Единственно непонятным было и тогда и теперь: почему эти базы были флотскими? В том, что они предназначались в основном для снабжения флота, сомнений не было. Дело не только в том, что строили и эксплуатировали базы подразделения ВМФ. Значительной частью разнообразных хранимых нефтепродуктов был флотский малосернистый мазут, на котором работали тогда котлы для ходовых турбин военных кораблей. Выдача топлива на Тихоокеанский флот (ТОФ) возможна только по той же Транссибирской железной дороге, что дорого и неэффективно…

Впрочем, такие стратегические соображения тогда мало занимали умы лейтенантов монтажных частей ВМФ: приказали строить здесь – и строим. Гораздо больше удивлялись жители окрестной глухомани, да и ее столиц – Улан-Уде и Читы, когда среди абсолютно сухопутных мест стали очень часто встречаться люди в форме военных моряков.

Пополнение – к бою!

Принимаясь за дело, соберись с духом.

(К. П. № 56)

Нас ждало с нетерпением руководство участка Строймонтажа-11. Людей для неотложных работ на участке очень мало, да и те вот-вот должны быть уволены в запас: им положен "дембель" уже осенью этого, 1955-го года. Теперь мое прямое начальство – начальник участка старший лейтенант Маклаков Иван Алексеевич, худощавый с усиками москвич, инженер-сантехник, окончивший МИСИ, призванный в армию тремя годами раньше меня. Второй начальник – прораб Павлюков Коля – техник-лейтенант, с женой и двумя детьми, тем не менее – слегка инфантильный человек, руководимый супругой. Вскоре Коля безропотно подчиняется мне, долго еще обращаясь на "вы" и только по имени-отчеству…

С Маклаковым – отношения прохладные. Он замкнутый человек, озабоченный делами участка. Меня он воспринимает как строевого начальника матросов. Я хожу вместе с ним по всем объектам огромного строительства: везде работают мои матросы. Я никогда еще не видел таких трубопроводов в каналах, такого большого количества огромных резервуаров со всей непонятной оснасткой и оборудованием. Я засыпаю Маклакова всевозможными "почему", "что это", "зачем". Маклаков сдержанно и не очень охотно просвещает меня – он уже опытный инженер, и его немного раздражают наивные, столь очевидные для него самого, вопросы.

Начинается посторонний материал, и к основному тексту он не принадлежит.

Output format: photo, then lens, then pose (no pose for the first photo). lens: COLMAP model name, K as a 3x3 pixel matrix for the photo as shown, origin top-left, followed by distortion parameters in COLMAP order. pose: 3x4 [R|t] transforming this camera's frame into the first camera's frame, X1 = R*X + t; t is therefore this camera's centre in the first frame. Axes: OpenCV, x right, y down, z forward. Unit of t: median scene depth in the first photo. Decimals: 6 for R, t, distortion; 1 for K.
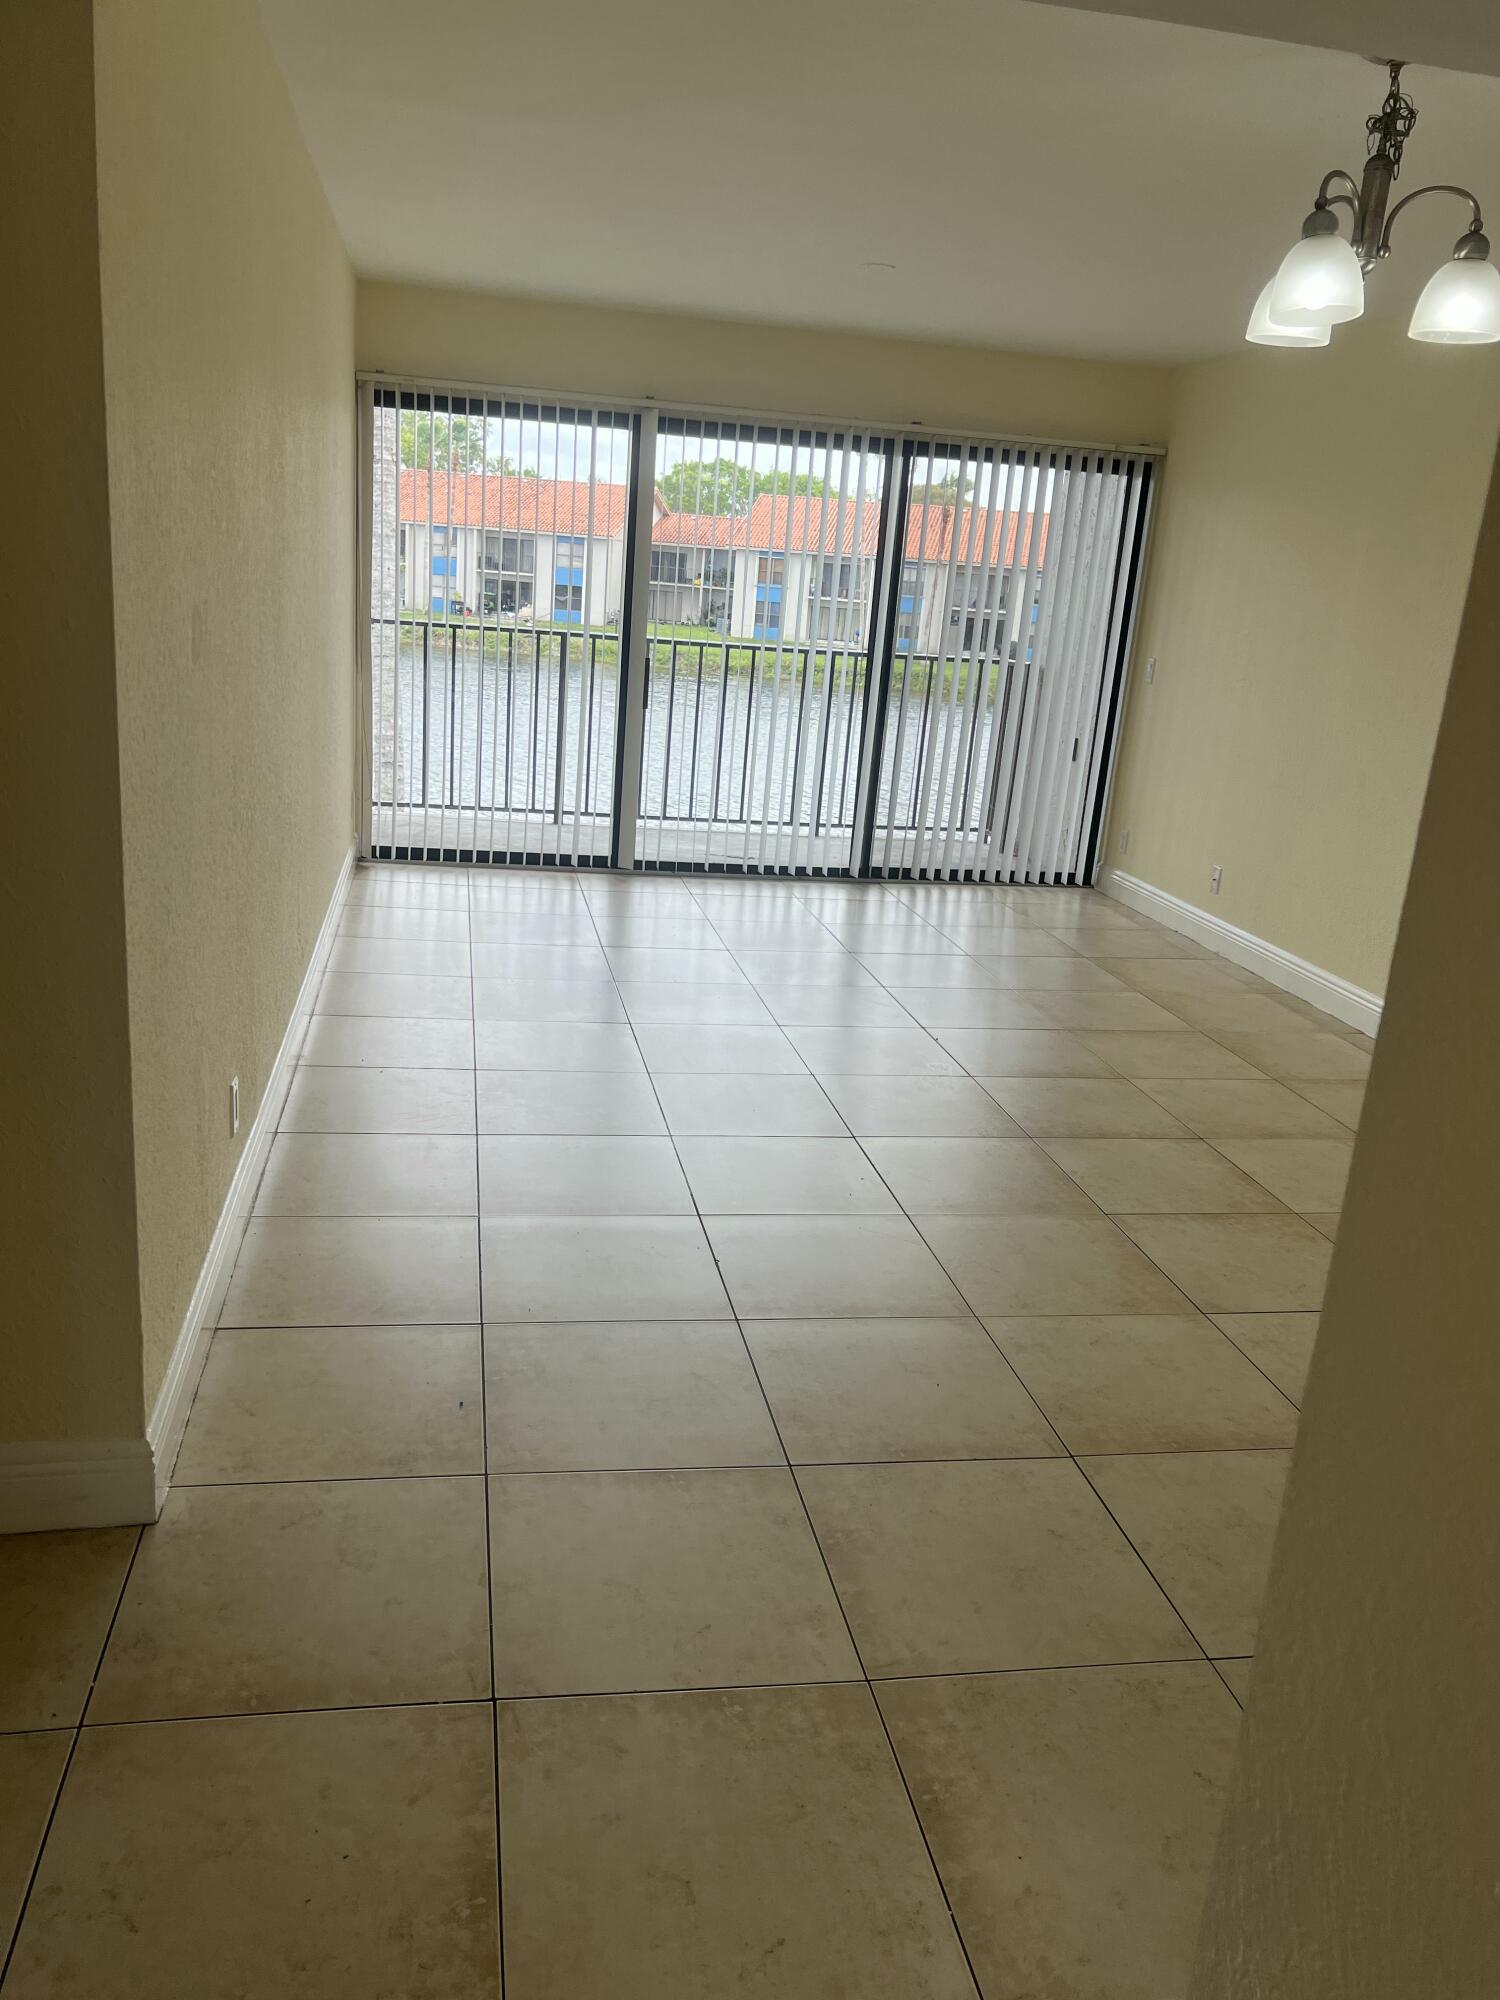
lens RADIAL K [[1508.2, 0, 740.9], [0, 1508.2, 998.1], [0, 0, 1]] dist [0.048977, -0.063456]
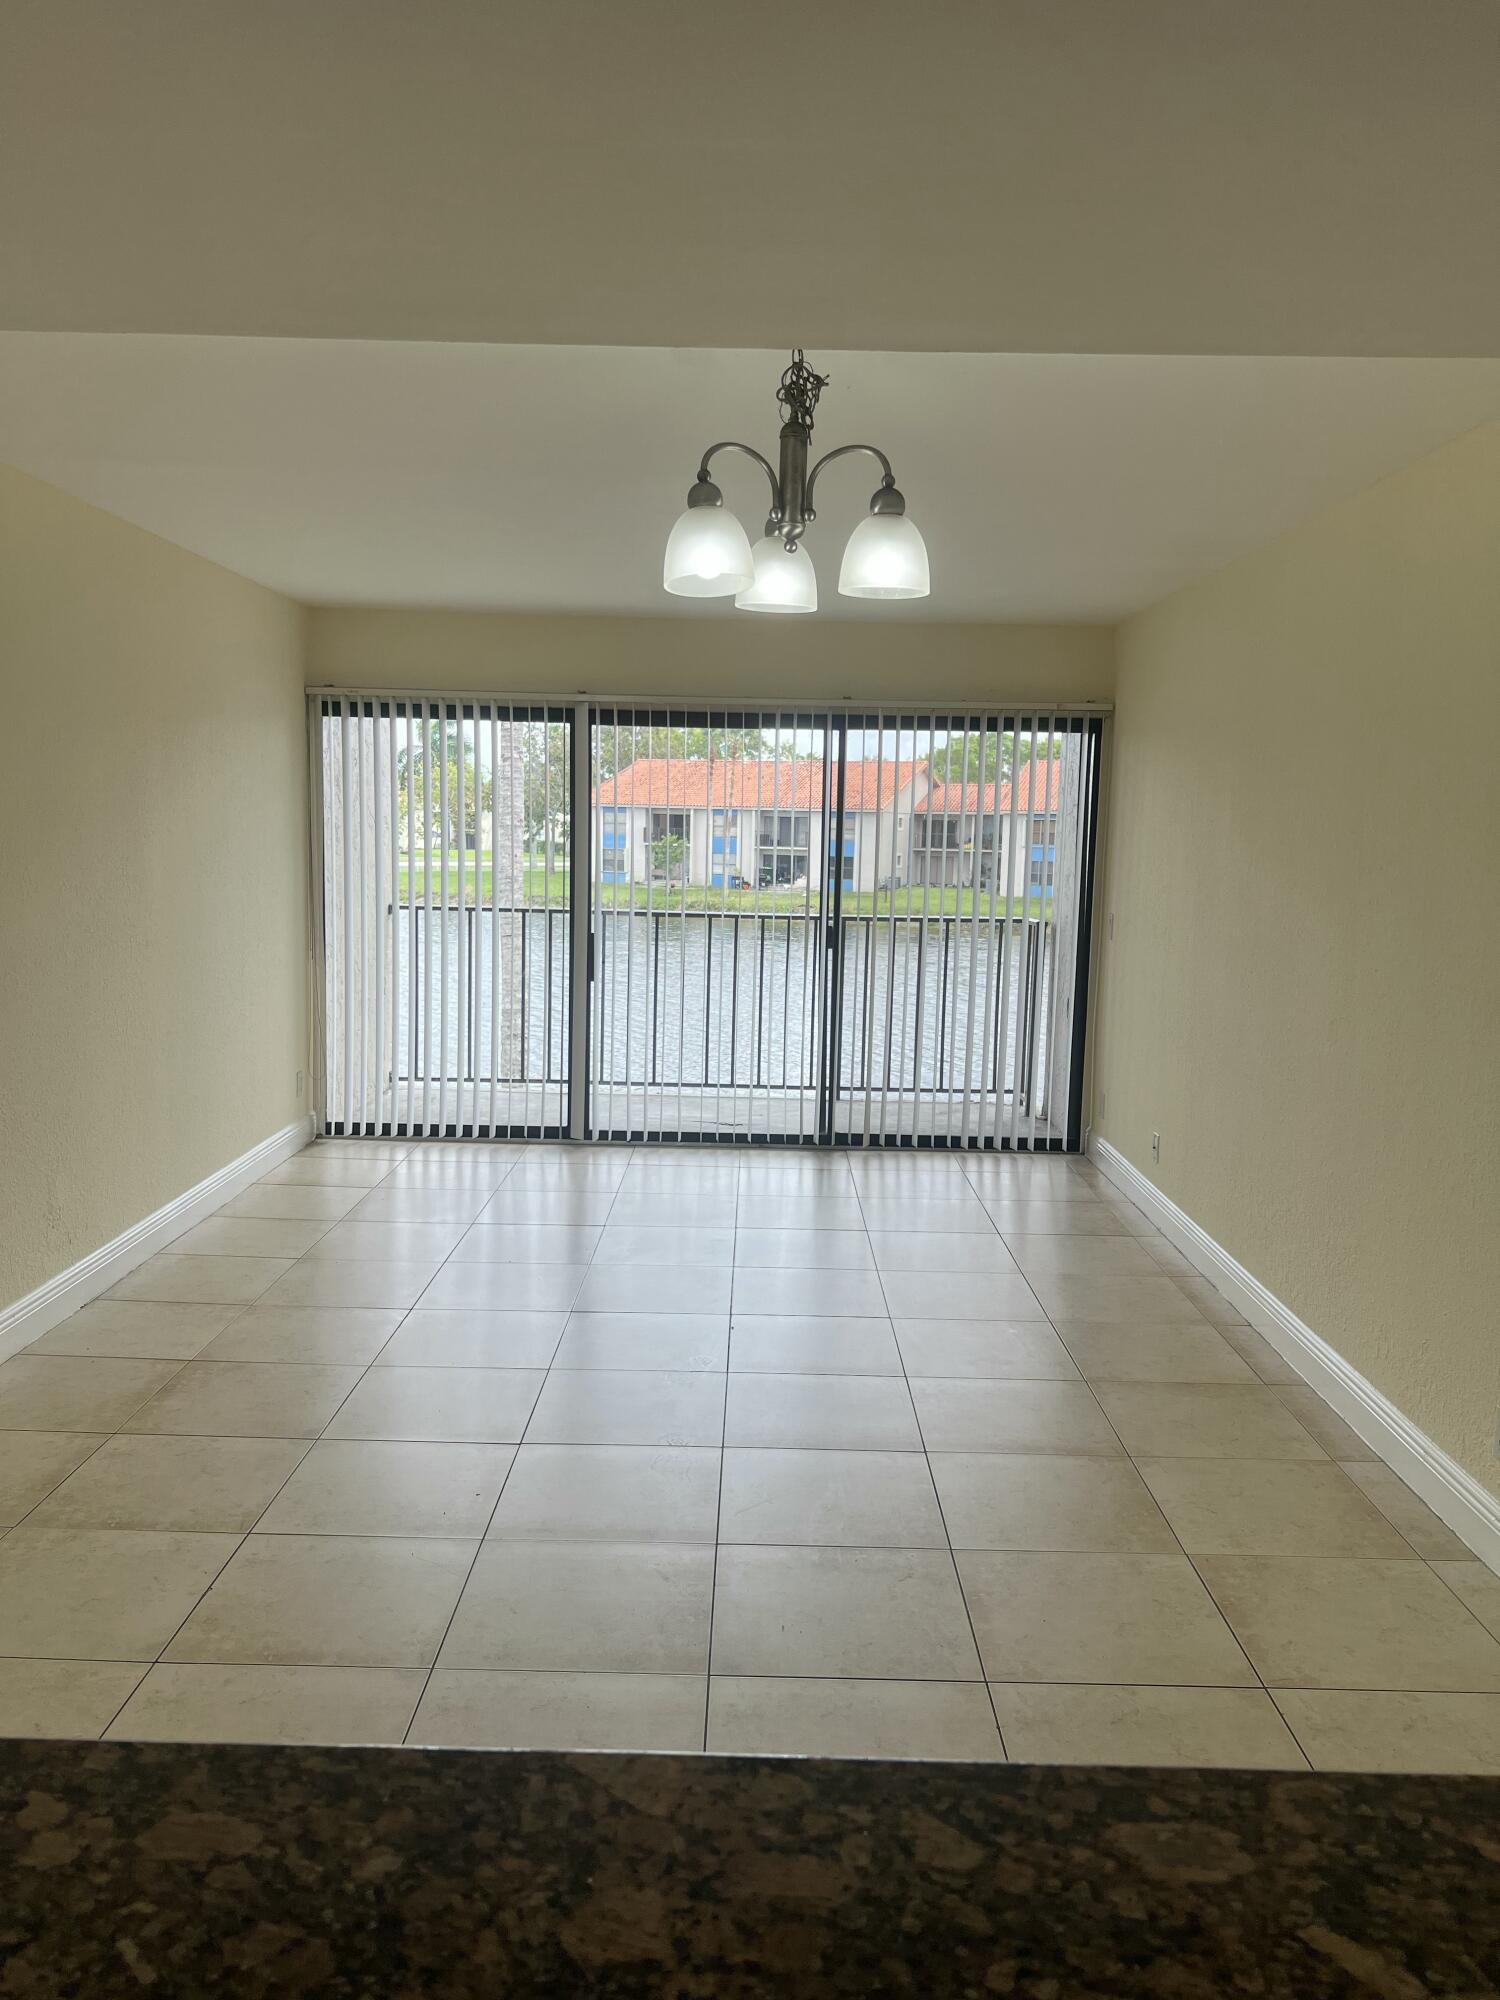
lens RADIAL K [[1508.2, 0, 751.7], [0, 1508.2, 984.8], [0, 0, 1]] dist [0.048977, -0.063456]
pose [[0.983014, -0.031851, -0.180744, 0.211267], [-0.001030, 0.983853, -0.178977, -0.008093], [0.183526, 0.176123, 0.967109, 0.041724]]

Но я схватываю науку быстро, а кое-что из жизни железа и электричества и я объясняю Ивану. Он также начинает понимать, что я не любопытствующий турист, а его правая рука. Постепенно лед недоверия тает, и мы по-настоящему начинаем дружно работать вместе. Иван понимает юмор, и если Коля Павлюков на шутку просто "лыбится", то Иван, сосредоточенно хмурясь, выдает нечто еще более неадекватное, после чего мы ржем уже оба…

На базе работает еще группа в/ч "десятки", у которой тоже около 40 матросов. Командует ими "батя" – инженер-майор Удовенко, пожилой и красивый, с седеющей окладистой бородой, бывший оперный певец из Киева, неведомо какими путями оказавшийся на военно-морской стройке. Вторым номером у него мой старый знакомый по Кировскому военкомату – лейтенант Боря Симагин. Видно, руководство СССР не вняло доводам об особом значении его повторной командировки в Китай и послало незаменимого спеца чуть поближе. Борю поставили на свободный в то время штат – офицер группы обмуровщиков котлов. Свято уверовав в свое "обмуровочное" предначертание, Боря добросовестно просиживает все рабочее время возле двух (!) обмуровщиков, совершенно не касаясь дел всей остальной группы. В команде "десятки" (так в быту называют часть Кащеева) еще пять мичманов – каждый по своей специальности и со "своими" матросами. Они должны смонтировать и запустить котельную с тремя паровыми котлами ДКВР и локомобилем, вращающим генератор – тепловое и энергетическое сердце базы.